_Listed records_

§ §

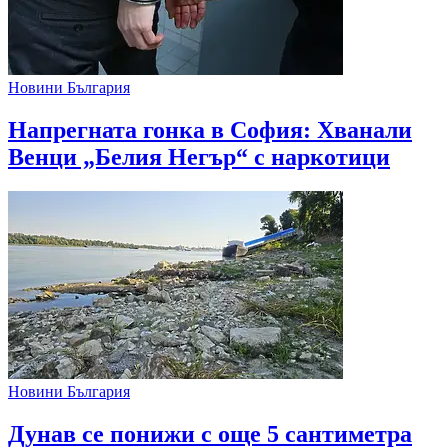
Новини България
Напрегната гонка в София: Хванали
Венци „Белия Негър“ с наркотици
Новини България
Дунав се понижи с още 5 сантиметра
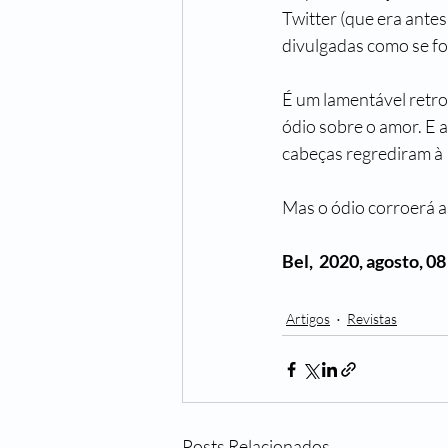
Twitter (que era antes
divulgadas como se fo
É um lamentável retroc
ódio sobre o amor. E 
cabeças regrediram à
Mas o ódio corroerá a
Bel,  2020, agosto, 08
Artigos
Revistas
Posts Relacionados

§ §

_Work required_
Please copy out the text of all the records above line for line, leaving out the pictures.

_Written solution_
Новини България
Напрегната гонка в София: Хванали
Венци „Белия Негър“ с наркотици
Новини България
Дунав се понижи с още 5 сантиметра
Twitter (que era antes
divulgadas como se fo
É um lamentável retroc
ódio sobre o amor. E 
cabeças regrediram à
Mas o ódio corroerá a
Bel,  2020, agosto, 08
Artigos
Revistas
Posts Relacionados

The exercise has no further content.